Adams has accomplished nothing on the same scale. His inattention to the minutiae of governing has meant a mostly rudderless first two years, with lofty announcements that never amount to much and small-bore achievements that wouldn’t have impressed any of his immediate predecessors. His policy vision for the next two years is muddled at best.

Meanwhile, he has few political allies left. The Biden administration has frozen him out over his consistent criticisms of their handling of the migrant crisis. The Democratic-run state Legislature doesn’t work with him much, and New York City Council Speaker Adrienne Adams has broken away. Gov. Kathy Hochul has stuck close to him so far, but she can be expected to distance herself if the federal investigations into Adams worsen.

Adams does have a compelling story to tell, if he ever manages to tell it effectively: murders and shootings have dropped on his watch, and the city has continued to recover from the pandemic. Midtown and downtown don’t quite bustle as they once did, but outer borough business is booming again, as are bars and restaurants.

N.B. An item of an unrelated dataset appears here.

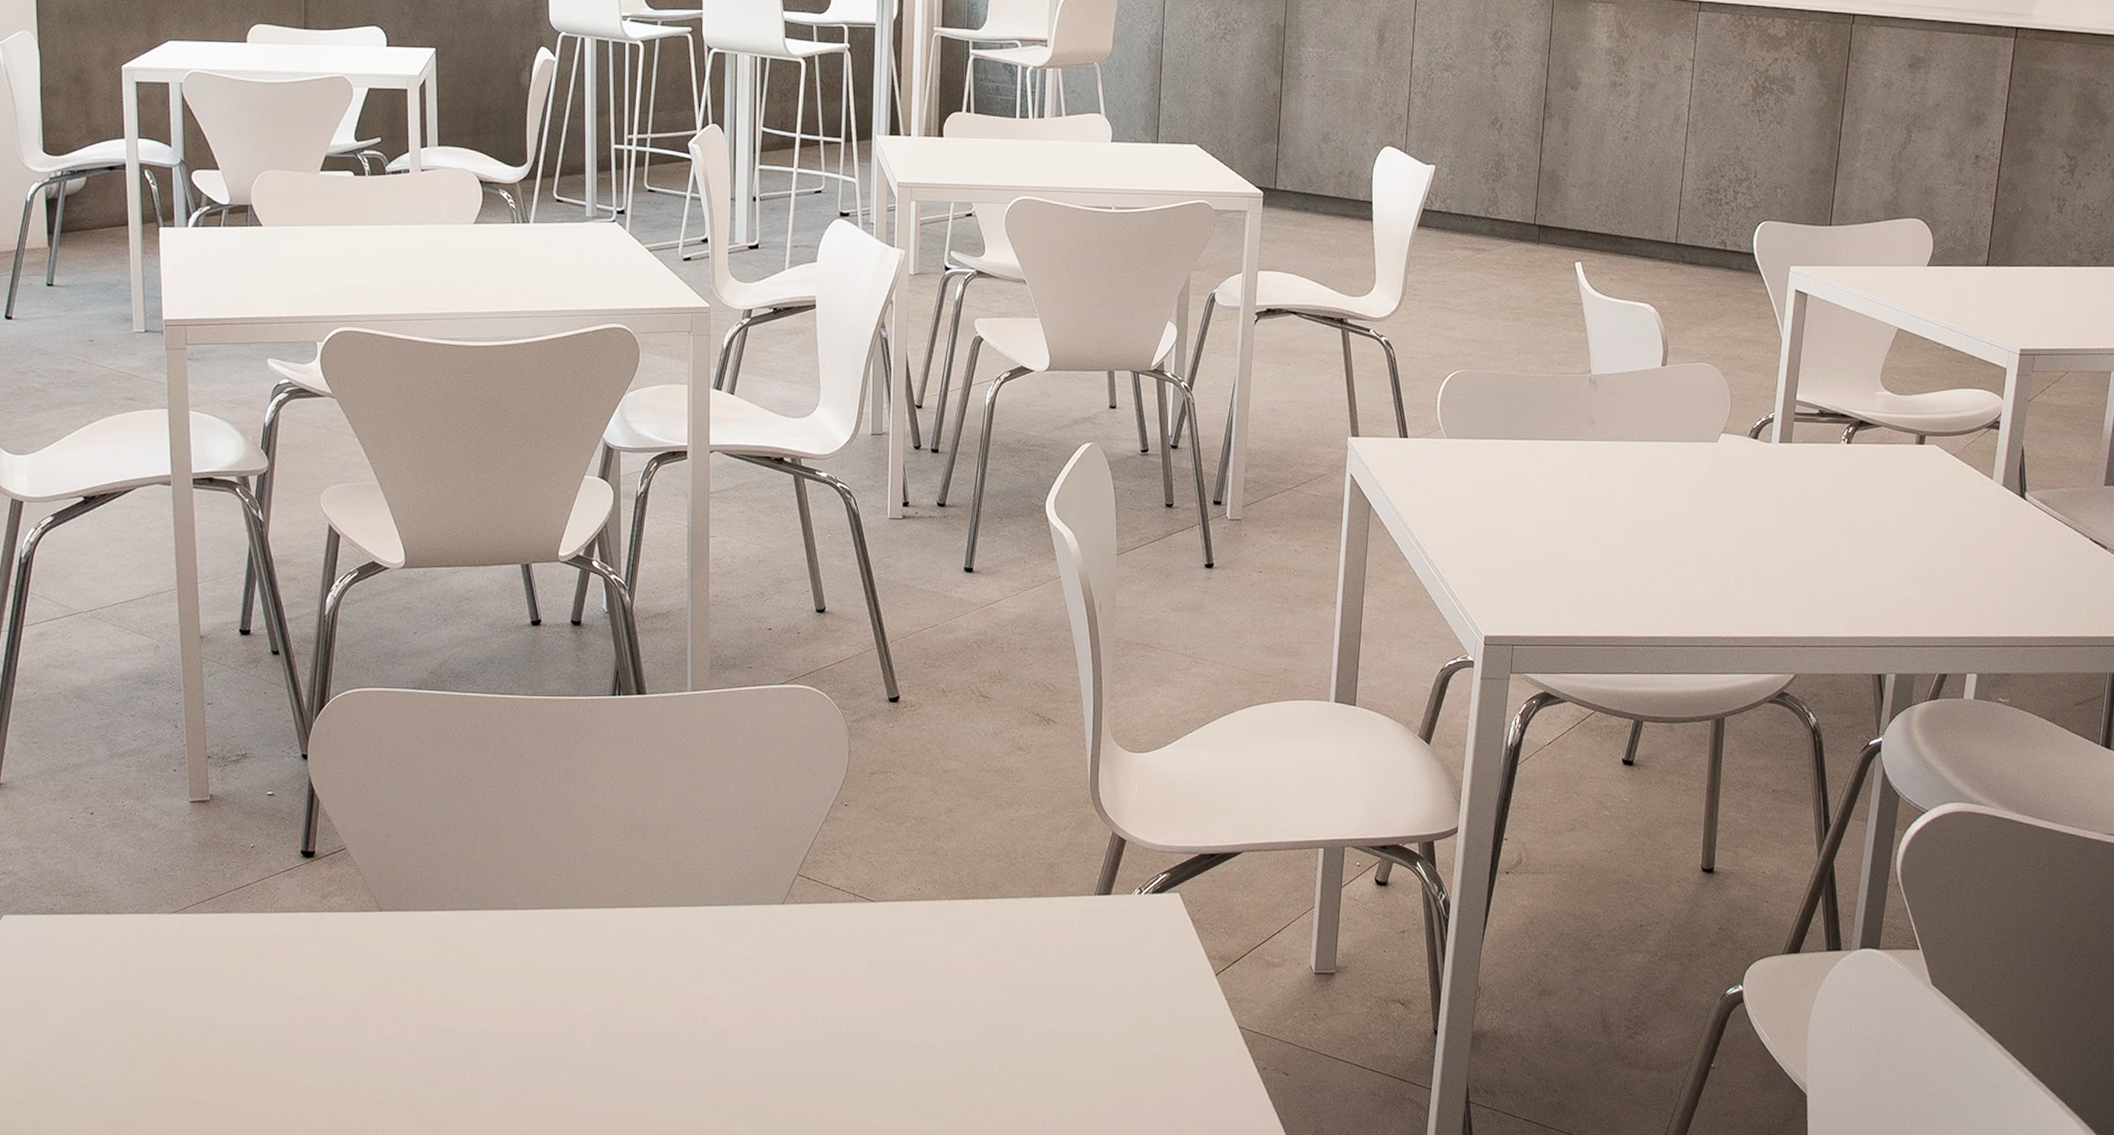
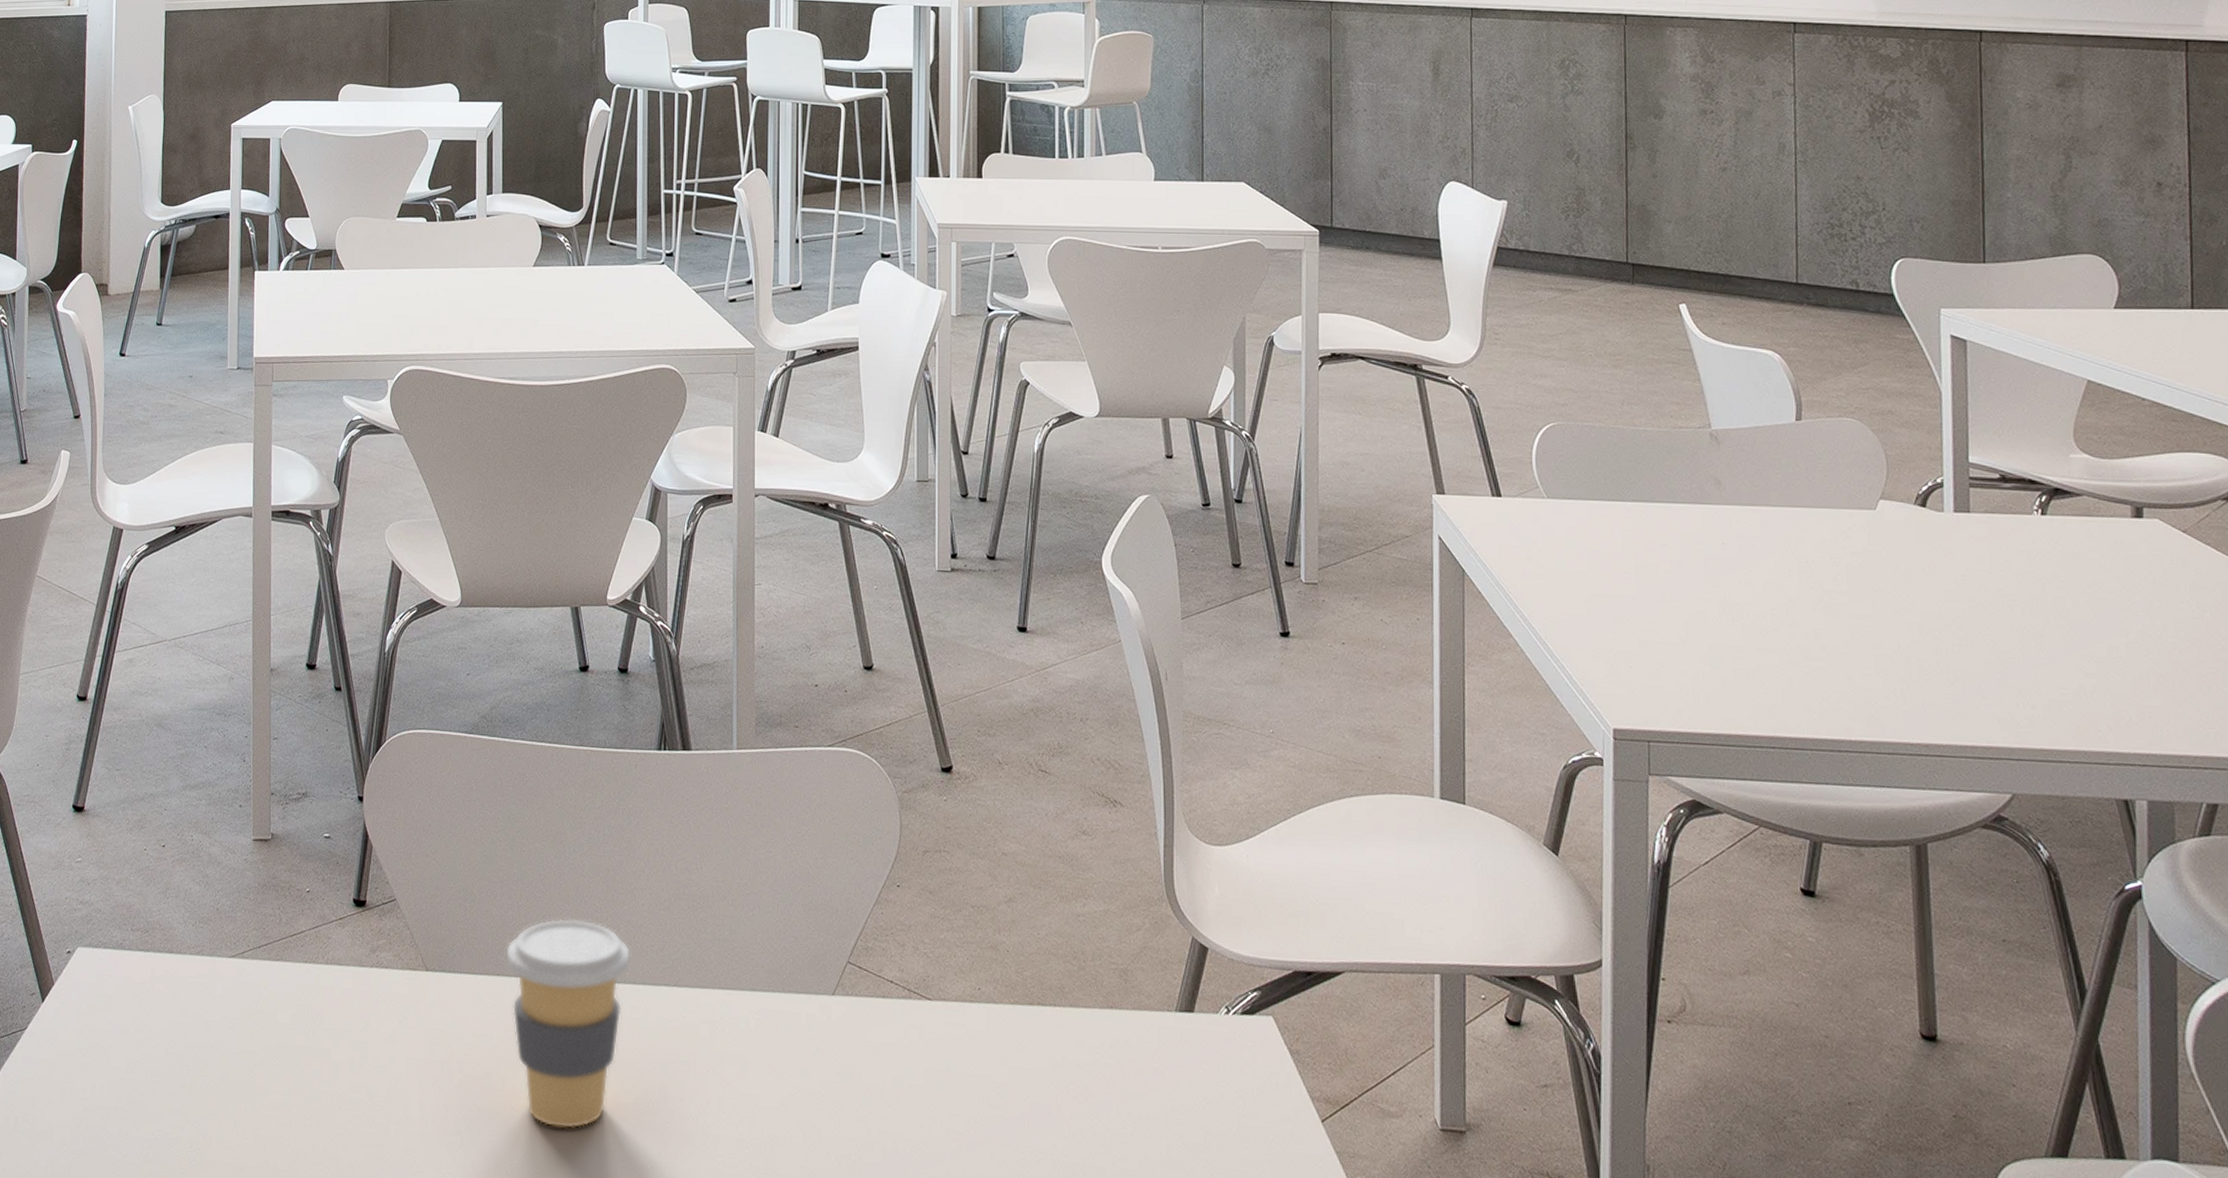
coffee cup: none [462,854,587,1040] -> present [506,918,631,1129]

Not all of this is Adams’ direct doing – the violent crime decline in New York has mirrored national trends – but he is the mayor, and he can plausibly take credit for it. The problem for him is that some New Yorkers still don’t feel safe, which is partially his own fault. He spent most of the past two years fearmongering over the city’s pandemic-era crime spike.

For now, Adams is lucky. In 1977, as the city staggered out of the shadow of the fiscal crisis, every Democrat of note wanted to challenge the beleaguered Mayor Abe Beame. Mario Cuomo, Bella Abzug, Percy Sutton, Herman Badillo and Ed Koch all took their best shots, and Koch succeeded in ousting Beame. Today, their relative equivalents – Rep. Alexandria Ocasio-Cortez, New York City Comptroller Brad Lander, Public Advocate Jumaane Williams, Manhattan Borough President Mark Levine, Queens Borough President Donovan Richards, Brooklyn Borough President Antonio Reynoso, and Kathryn Garcia – seem content to wait until Adams is term-limited. Some, like AOC, may never run for mayor at all. Others, like Garcia, could run in due time. They might want to wait and see just how thick the scandal clouds get.